The word after "this.config" is the configurable variable, and the value on the far right is the default, so in the case above the custom options and their defaults are as follows:

dpsPower: 1 <- DPS for light power state dpsMode: 2 <- DPS for white/color mode dpsWhiteLevel: 3 <- DPS for white mode brightness whiteValueScale: 1000 <- Scale of the white value setting dpsColorTemp: 4 <- DPS for white color temperature (Warning: not currently implemented) dpsColor: 5 <- DPS for HSB color values colorType: 'hsbhex' <- The Tuya color format for this bulb (hsb/hsbhex)

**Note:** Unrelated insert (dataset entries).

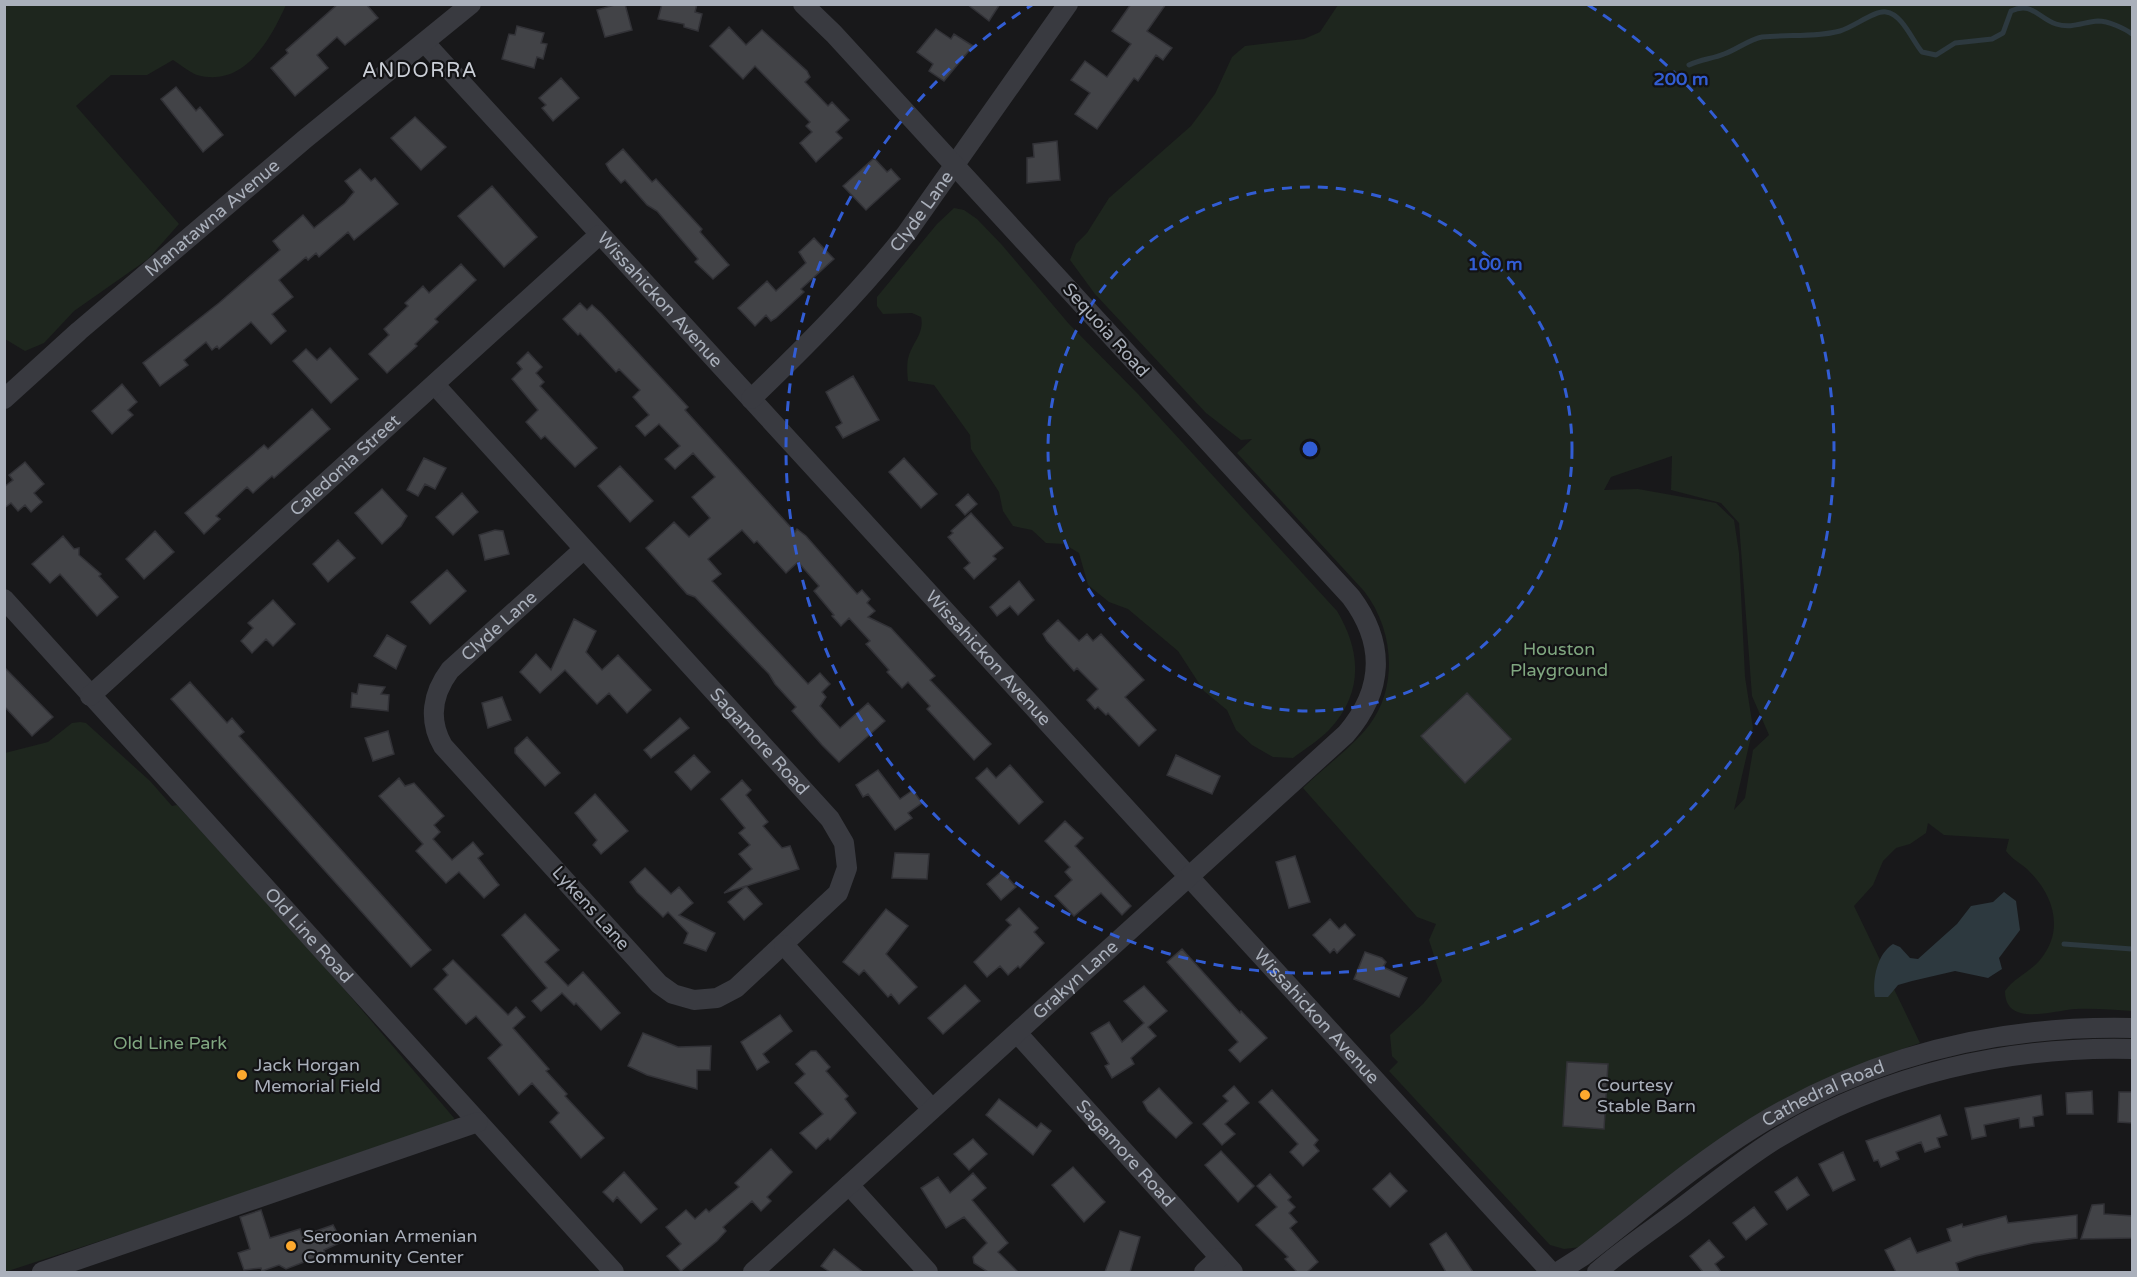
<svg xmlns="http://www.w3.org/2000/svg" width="2137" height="1277" font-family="'Varela Round',sans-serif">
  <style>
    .green { fill: #1e261e; fill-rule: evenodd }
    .water { fill: #2d393f }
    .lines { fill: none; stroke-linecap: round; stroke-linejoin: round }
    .stream { stroke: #2d393f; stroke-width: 5 }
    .building { fill: #424347; stroke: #323237; stroke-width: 1.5 }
    .minor { stroke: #393a40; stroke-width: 20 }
    .ring { fill: none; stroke: #325dd4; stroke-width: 3; stroke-dasharray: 10 8 }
    .poi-dot { fill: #fda92e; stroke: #131315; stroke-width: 2 }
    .labels { text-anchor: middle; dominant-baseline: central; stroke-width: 4.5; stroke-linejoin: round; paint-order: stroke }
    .street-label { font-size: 18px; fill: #aab0bb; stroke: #131315 }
    .park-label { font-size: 18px; fill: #80a780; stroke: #131315 }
    .poi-label { font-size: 18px; fill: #aab0bb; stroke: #131315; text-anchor: start }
    .neighbourhood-label { font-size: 20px; letter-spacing: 1.5px; fill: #cbcfd7; stroke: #131315 }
    .centre { fill: #325dd4; stroke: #131315; stroke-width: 3 }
    .ring-label { font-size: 18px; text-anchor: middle; font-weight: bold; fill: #325dd4; stroke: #131315; stroke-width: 4.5; stroke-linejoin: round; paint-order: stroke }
  </style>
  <rect width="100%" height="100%" fill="#18181a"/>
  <!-- green -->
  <path class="green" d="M5 4 286 5C270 40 244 88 197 75 189 72 181 65 173 60L147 75H111L76 106 179 224 148 259 74 311 44 343 25 351 5 339Z
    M1338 5H2132V1011C2114 1010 2095 1008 2076 1009 2054 1010 2005 1028 2005 991 2014 978 2030 972 2040 960 2065 930 2054 895 2027 869 2020 863 2012 859 2006 851L2009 839 1944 835 1928 823 1926 833 1910 844 1896 848 1883 861 1873 885 1854 906 1920 1043C1861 1062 1805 1086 1752 1118L1581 1247 1564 1249 1550 1245 1389 1071 1398 1062 1392 1056 1390 1035 1423 1004 1442 981 1429 940 1436 924 1417 917 1303 788C1324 767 1352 748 1370 724 1399 685 1393 628 1364 591L1237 453 1252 439 1241 440 1206 413 1095 294 1070 260 1076 244 1087 233 1109 198 1191 126 1215 94 1232 57 1245 46 1304 39 1320 32ZM1672 456 1671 490 1721 503 1739 523 1752 696 1769 735 1753 750 1745 798 1734 810 1753 728 1745 677 1739 553 1734 520 1716 503 1638 489 1604 490 1611 477Z
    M954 208 964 210 977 219 1002 245 1069 324 1138 394 1337 611C1361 651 1364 693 1329 730 1319 740 1305 749 1293 758L1273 757 1252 745 1236 730 1227 710 1204 691 1178 651 1128 609 1109 602 1088 585 1079 553 1064 544 1046 543 1032 530 1013 526 1003 511 999 492 971 449 970 435 934 385 908 381C907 371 906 360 911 350 916 339 924 331 921 317L912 313 883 314 877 306V297L937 224Z
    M80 722 86 723 150 781 172 806 177 805 316 956 454 1118 453 1121 422 1136 5 1272V753L48 742 72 723Z"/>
  <!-- water -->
  <path class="water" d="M2004 892 2016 901 2020 930 1999 958 2002 969 1988 978 1955 971 1912 981 1898 985 1888 997H1875C1872 980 1877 954 1893 944L1900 947 1910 958 1918 959 1957 924 1971 906 1993 902Z"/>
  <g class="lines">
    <!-- stream -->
    <path class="stream" d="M1689 65C1701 59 1712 59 1724 54 1736 50 1750 39 1762 37 1789 34 1814 38 1840 31 1854 27 1875 10 1886 12 1902 14 1912 40 1922 52L1936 55 1955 43 1992 39 2003 33 2011 11C2032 1 2038 18 2056 24 2072 29 2083 22 2098 21 2108 21 2124 28 2132 34
      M2064 944 2132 949"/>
  </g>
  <!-- building -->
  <path class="building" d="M338 4H366L378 18 345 45 337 37 317 55 328 68 295 96 271 68 288 53 286 50Z
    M618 4H625L632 30 605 37 597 10Z
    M662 4H697L695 12 702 14 698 31 684 27V24L658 19Z
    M967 4H1000L989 21Z
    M1131 4H1166L1147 31 1172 48 1163 60 1156 55 1138 81 1134 78 1097 129 1075 114 1090 93 1071 80 1085 61 1107 77 1131 44 1112 31Z
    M517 26 544 33 541 43 547 44 543 59 537 57 534 68 502 59 509 34 515 35Z
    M729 27 746 45 762 30 807 71 810 77 805 82 828 106 832 102 849 120 836 132 842 138 816 162 800 143 812 132 806 126 810 122 755 66 743 79 710 46Z
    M936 29 951 39 954 34 973 46 944 81 929 71 933 64 917 52Z
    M561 78 579 98 553 121 542 108 546 105 539 98Z
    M176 87 196 111 200 107 223 135 203 152 161 99Z
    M415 117 446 147 421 170 391 138Z
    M1057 141 1060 180 1027 183V158L1034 157 1033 144Z
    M623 149 652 182 656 179 702 229 700 232 729 265 713 279 695 262 698 259 657 211 647 205 625 180 621 183 610 171 606 164Z
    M874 158 887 172 891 169 900 179 866 210 843 186Z
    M360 169 371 181 375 178 398 204 354 240 348 232 319 257 316 253 308 260 306 257 279 280 293 297 272 314 286 331 271 344 251 322 219 349 217 346 212 350 206 342 184 360 188 365 160 386 143 363 219 303 280 250 273 241 303 215 314 228 345 203 354 192 345 181Z
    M492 186 537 237 504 267 458 216Z
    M814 238 834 259 801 289 804 292 776 318 771 321 766 315 755 326 738 308 767 281 776 291 806 263 799 252Z
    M461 264 476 280 435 319 438 322 415 344 417 346 387 373 369 354 389 335 384 329 408 306 405 303 423 286 429 293Z
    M580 303 587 310 592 305 601 313 688 407 685 410 795 532 797 529 806 536 857 594 862 590 870 599 867 603 875 611 868 617 891 628 935 676 930 680 991 744 974 760 927 709 930 706 908 682 902 688 887 672 889 670 866 644 870 641 849 618 841 626 832 616 834 615 814 591 819 586 798 562 786 573 757 541 754 543 742 530 708 559 721 574 712 581 808 684 820 673 830 684 822 692 826 697 820 706 840 728 868 703 885 721 839 762 822 745 792 711 796 707 775 684 769 674 695 597 687 594 646 548 674 522 689 537 710 518 692 497 715 477 693 453 675 469 665 459 680 446 659 424 645 436 636 426 649 415 633 397 640 390 619 369 616 372 580 333 578 335 563 319Z
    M330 348 358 379 331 403 293 361 306 349 317 360Z
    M528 352 542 367 536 373 544 382 540 386 597 448 575 467 545 436 541 439 526 422 538 410 512 379 522 369 517 363Z
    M853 376 879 420 843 438 836 427 842 423 826 392Z
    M122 384 137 402 128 410 133 415 112 434 92 411Z
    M312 409 330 429 274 478 272 476 253 493 247 487 216 516 220 519 204 534 185 513 264 445 268 449Z
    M424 458 446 468 435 489 425 484 418 496 407 490Z
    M904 458 937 494 921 508 889 472Z
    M25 462 44 484 34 493 42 502 31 512 25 505 18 511 11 503 4 508V487L13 480 9 475Z
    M620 466 653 501 630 522 598 486Z
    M382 489 407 516 401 526 382 544 355 513Z
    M462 493 478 512 453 535 436 517Z
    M968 494 977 504 965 515 956 505Z
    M971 513 1003 548 993 556 996 559 974 579 964 568 970 563 948 537 953 533 951 531Z
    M495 530 503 531 509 554 485 560 479 535Z
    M155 531 174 552 144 579 126 559Z
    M63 536 74 549 79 548V555L101 574 99 576 118 597 97 616 60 574 50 583 32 564Z
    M338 540 355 558 328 582 313 564Z
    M447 570 466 591 430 624 411 602Z
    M1019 581 1034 600 1018 615 1010 606 997 616 990 607Z
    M273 600 295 624 273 646 266 639 252 653 241 641 253 628 248 623Z
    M574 619 596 631 586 652 602 670 618 655 651 690 627 713 609 693 597 704 565 670 540 693 520 672 536 654 551 670Z
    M1058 620 1079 641 1087 634 1093 641 1101 634 1144 680 1125 697 1156 730 1139 746 1108 713 1106 715 1098 707 1095 709 1087 700 1098 689 1077 668 1074 671 1047 641 1043 634Z
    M387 635 406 646 396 669 374 656Z
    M4 667 53 717 32 736 4 706Z
    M190 682 227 723 232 718 244 732 239 736 431 950 411 967 171 699Z
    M359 684 385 687 381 694 389 695 388 711 351 707 352 693 357 694Z
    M1467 693 1511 739 1465 783 1421 736Z
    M502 697 511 720 488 728 482 703Z
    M680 718 689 728 651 758 644 750Z
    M388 731 394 754 373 761 365 738Z
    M527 737 560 773 545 786 515 753V748Z
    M694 755 710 772 691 790 675 772Z
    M1176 755 1220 776 1212 794 1167 775Z
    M1010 765 1043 802 1019 824 976 778 987 768 996 778Z
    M878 770 900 799 913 790 922 803 908 813 912 818 895 830 868 794 863 797 856 785Z
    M399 778 405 786 414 783 444 816 434 825 440 832 433 839 452 860 473 842 483 854 478 858 499 885 484 898 459 872 446 883 416 851 423 844 379 796Z
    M742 780 751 790 746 795 768 822 763 826 782 848 790 846 799 869 746 886 762 904 744 920 728 902 746 886 724 893 752 869 739 854 750 845 739 833 745 828 721 799Z
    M595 794 628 831 601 854 593 845 597 840 575 813Z
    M1065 821 1083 838 1075 846 1131 906 1122 915 1101 893 1074 916 1055 896 1072 880 1065 872 1070 867 1045 841Z
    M895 853 929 854 927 879 892 878Z
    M1295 856 1310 902 1289 908 1276 862Z
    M645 868 671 894 679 887 693 903 679 915 715 933 706 951 684 943 688 933 668 912 663 917 637 892 630 882Z
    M1002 871 1016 887 1001 900 987 884Z
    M1019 908 1038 928 1034 932 1044 943 1020 968 1018 966 1008 975 1000 966 987 977 974 962 1011 925 1006 920Z
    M886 909 908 926 886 954 917 987 899 1004 891 994 888 997 864 970 859 975 843 962Z
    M525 914 559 950 545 962 568 986 583 972 620 1013 601 1030 576 1003 574 1005 562 993 541 1011 532 1001 547 988 502 935Z
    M1330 919 1339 929 1345 924 1355 935 1337 953 1334 949 1330 953 1313 935Z
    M1182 949 1240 1013 1241 1011 1267 1038 1240 1062 1229 1050 1238 1042 1167 962Z
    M1365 952 1382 958 1386 962 1383 967 1407 978 1399 997 1354 979Z
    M453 960 508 1015 516 1007 525 1017 513 1028 549 1069 546 1071 567 1094 565 1096 604 1138 581 1158 550 1122 559 1113 532 1083 519 1095 488 1058 502 1045 476 1016 466 1024 434 989 448 975 443 969Z
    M965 985 980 1001 943 1034 928 1018Z
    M1144 986 1167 1011 1148 1027 1156 1036 1131 1058 1134 1064 1112 1078 1105 1066 1109 1064 1091 1033 1109 1022 1122 1042 1144 1023 1124 1001Z
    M780 1015 792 1031 763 1054 769 1062 757 1070 741 1042Z
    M643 1033 678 1047 711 1046 710 1070H697V1089L647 1075 628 1066Z
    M811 1051H816L830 1067 826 1071 848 1096 845 1099 856 1113 830 1140 828 1138 816 1149 800 1133 823 1114 795 1083 805 1074 796 1064Z
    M1567 1062 1608 1064 1604 1129 1563 1126Z
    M1234 1086 1249 1103 1225 1124 1235 1134 1222 1145 1203 1124 1228 1101 1223 1096Z
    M1159 1088 1192 1123 1176 1138 1148 1111 1143 1102Z
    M1272 1090 1318 1140 1314 1145 1319 1151 1303 1166 1290 1152 1298 1144 1259 1102Z
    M2092 1091 2093 1114H2067L2066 1093Z
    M2119 1092H2133V1123L2118 1122Z
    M2041 1095 2043 1115 2033 1117 2034 1126 2020 1128 2019 1118 1984 1125 1986 1136 1972 1139 1965 1108Z
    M999 1099 1037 1128 1041 1123 1051 1131 1033 1155 986 1115Z
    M1940 1115 1947 1135 1937 1138 1940 1147 1925 1152 1921 1142 1896 1152 1899 1159 1881 1167 1878 1160 1874 1161 1866 1141Z
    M973 1139 987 1154 969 1170 954 1154Z
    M771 1149 792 1172 767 1197 771 1201 761 1211 752 1201 723 1227 726 1231 717 1241 681 1271 667 1256 681 1244 666 1227 686 1210 695 1219 706 1209 709 1212 739 1187 735 1183Z
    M1221 1151 1254 1186 1238 1202 1205 1165Z
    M1843 1152 1855 1180 1833 1191 1819 1164Z
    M1073 1167 1105 1202 1084 1222 1052 1185Z
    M624 1172 657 1209 641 1223 617 1197 613 1202 603 1192Z
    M973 1173 986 1188 972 1200 1008 1243 998 1252 1018 1272H988L974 1263 973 1257 987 1243 964 1217 946 1228 921 1188 938 1177 950 1193Z
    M1390 1173 1407 1191 1390 1207 1373 1189Z
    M1270 1174 1291 1197 1288 1200 1295 1207 1289 1213 1297 1222 1290 1228 1318 1262 1307 1272H1297L1285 1259 1288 1257 1256 1225 1277 1207 1257 1186Z
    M1797 1177 1809 1195 1787 1210 1775 1192Z
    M2104 1204V1214L2133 1216V1238L2081 1239 2092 1205Z
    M1754 1207 1767 1224 1746 1240 1733 1223Z
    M261 1210 270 1238 300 1229 302 1236 333 1225 342 1242 324 1250 325 1254 286 1269 279 1265 262 1271 261 1268 244 1270 238 1253 250 1249 240 1217Z
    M2077 1215V1238L2033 1243 1976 1256 1956 1263 1959 1272H1896L1885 1250 1910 1238 1917 1253 1951 1241 1947 1229 1962 1224 1963 1227 2006 1216 2008 1223Z
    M1120 1231 1140 1237 1130 1272H1105Z
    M1446 1233 1454 1244 1473 1272H1446L1430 1244Z
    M1709 1240 1724 1257 1715 1264 1721 1272H1703L1690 1256Z
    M834 1249 863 1272H830L821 1266Z"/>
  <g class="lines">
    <!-- minor -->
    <g class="minor">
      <path id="s1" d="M425 43 1551 1272"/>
      <path id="s2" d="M435 385 830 819 844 843 847 868 838 893 736 988 717 998 694 1000 673 994 659 984 443 746C428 720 432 694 450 670L584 549"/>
      <path id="s3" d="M4 399 79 331 305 139 471 4"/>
      <path id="s4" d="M751 399C806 346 858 294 906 234L1068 4"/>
      <path id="s5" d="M4 599 614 1272"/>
      <path id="s6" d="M90 696 599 235"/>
      <path d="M784 945 932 1109"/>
      <path id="s7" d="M1017 1033 1233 1272"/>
      <path d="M849 1185 928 1272"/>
      <path d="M42 1272 478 1122"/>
      <path id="s8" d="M753 1272 1346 734C1384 690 1386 644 1351 597L834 34 803 4"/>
      <path d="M1204 1272 1219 1258"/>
      <path id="s9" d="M1558 1272 1583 1256C1639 1213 1694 1165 1755 1127 1870 1056 1998 1025 2132 1028"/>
      <path d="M1597 1272C1624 1248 1655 1228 1684 1206 1714 1183 1744 1159 1776 1139 1883 1074 2008 1046 2132 1049"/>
    </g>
  </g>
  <!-- distance rings -->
  <g class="ring">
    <circle cx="1310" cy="449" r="262"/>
    <path d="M1588 5A524 524 0 1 1 1032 5"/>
  </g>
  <!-- markers -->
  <g class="poi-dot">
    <circle cx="242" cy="1075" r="6"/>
    <circle cx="1585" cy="1095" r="6"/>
    <circle cx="291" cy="1246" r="6"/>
  </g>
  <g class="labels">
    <!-- street labels -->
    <g class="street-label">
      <text stroke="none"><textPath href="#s4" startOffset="254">Clyde Lane</textPath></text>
      <text stroke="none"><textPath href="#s3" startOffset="276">Manatawna Avenue</textPath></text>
      <text stroke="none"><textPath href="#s1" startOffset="348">Wissahickon Avenue</textPath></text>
      <text transform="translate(1106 330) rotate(48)">Sequoia Road</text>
      <text stroke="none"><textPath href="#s6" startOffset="344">Caledonia Street</textPath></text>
      <text stroke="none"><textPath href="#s2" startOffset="1358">Clyde Lane</textPath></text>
      <text stroke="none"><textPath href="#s1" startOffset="834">Wissahickon Avenue</textPath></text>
      <text stroke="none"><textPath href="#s2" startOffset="482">Sagamore Road</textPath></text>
      <text transform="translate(591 908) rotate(48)">Lykens Lane</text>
      <text stroke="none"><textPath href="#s5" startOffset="454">Old Line Road</textPath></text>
      <text stroke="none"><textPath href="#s8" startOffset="435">Grakyn Lane</textPath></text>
      <text stroke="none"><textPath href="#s1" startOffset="1320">Wissahickon Avenue</textPath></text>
      <text stroke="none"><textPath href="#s9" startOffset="321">Cathedral Road</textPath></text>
      <text stroke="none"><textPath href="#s7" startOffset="162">Sagamore Road</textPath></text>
    </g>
    <!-- park labels -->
    <g class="park-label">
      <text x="1559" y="649">Houston<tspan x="1559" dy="21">Playground</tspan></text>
      <text x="170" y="1043">Old Line Park</text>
    </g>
    <!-- poi labels -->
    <g class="poi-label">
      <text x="254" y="1065">Jack Horgan<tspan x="254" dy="21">Memorial Field</tspan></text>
      <text x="1597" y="1085">Courtesy<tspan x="1597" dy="21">Stable Barn</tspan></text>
      <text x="303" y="1236">Seroonian Armenian<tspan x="303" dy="21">Community Center</tspan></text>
    </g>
    <!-- neighbourhood labels -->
    <g class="neighbourhood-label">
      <text x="420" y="71">ANDORRA</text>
    </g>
  </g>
  <circle cx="1310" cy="449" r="9" class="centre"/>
  <g class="ring-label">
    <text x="1681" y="85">200 m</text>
    <text x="1495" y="270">100 m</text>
  </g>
  <!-- border -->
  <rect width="2137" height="1277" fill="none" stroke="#aab0bb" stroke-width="12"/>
</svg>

So, for example, my generic Tuya bulb that I purchase recently (which does not have color temperature) uses this config:

{
    name: 'Office Lamp Color',
    id: 'eba86a1731xxxxxxxxxxx',
    key: '6ce9xxxxxxxxxxxx',
    type: 'RGBTWLight',
    dpsPower: 20,
    dpsMode: 21,
    dpsWhiteValue: 22,
    dpsColor: 24,
    whiteValueScale: 1000,
    colorType: 'hsb'
}

For right now the defaults are simply the defaults that tuya-mqtt has always used for these values so I assume they must work with most older devices. I believe that perhaps the default settings are common for older bulbs and the settings I use above are common for newer devices so I was thinking, in the future, I could add some auto-detection logic. For example I could query DPS 2 and DPS 21, and if either contain the words "white" or "colour", then I can be pretty sure it's a bulb, then I could query DPS 5 and DPS 24 and determine if it's HSB/HSBHEX based on format. But I'll admit I have no idea how consist the DPS values are between devices. Looking around it doesn't seem they are super consistent.

So, otherwise, the easiest thing to do is to start with it as a generic-device, then play around with it and monitor the DPS values that are returned, then configure them as appropriate.